For previous-Seifert, Intrilligator, and Shih
http://www.slac.stanford.edu/spires/find/hep/www?rawcmd=FIND+EPRINT+HEP-TH/0602239

============================
So we are running Potsdam and Utrecht against two entries from Princeton and Harvard.
Code:
paper                                 cites starting April 2007
BES (from multi-approach Potsdam/Utrecht)     57
SIS (from monoculture Princeton/Harvard)      23
previous SIS                                  73

What got me wondering about the difference in research climate--and possible effects on the value and kind of creativity--was Hermann Nicolai's recent overview article in NATURE. There's a discussion thread, if you want a link to it or to get the gist.

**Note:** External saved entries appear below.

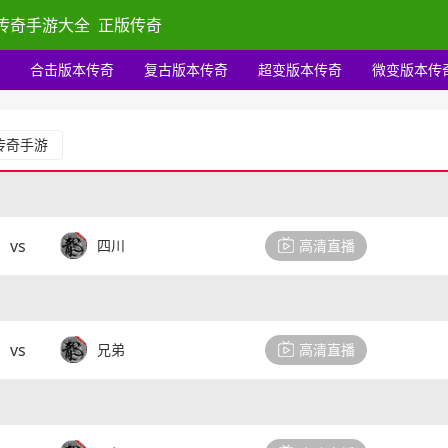
传奇手游大全
正版传奇
合击版本传奇
复古版本传奇
超变版本传奇
微变版本传
传奇手游
vs
四川
高清直播
vs
兄弟
高清直播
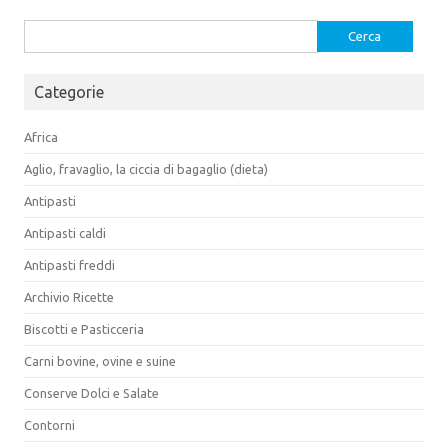
Ricerca
per:
Categorie
Africa
Aglio, fravaglio, la ciccia di bagaglio (dieta)
Antipasti
Antipasti caldi
Antipasti freddi
Archivio Ricette
Biscotti e Pasticceria
Carni bovine, ovine e suine
Conserve Dolci e Salate
Contorni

https://www.physicsforums.com/showthread.php?t=192464
Nicolai directs the unification theory wing of MPI-Potsdam and he seems to have an overview where "SUSY-breaking metastable vacua", what the SIS paper is concerned with, would not necessarily be as important as getting some realworld results along the BES lines. There seems to be a difference in viewpoint that we don't often mention.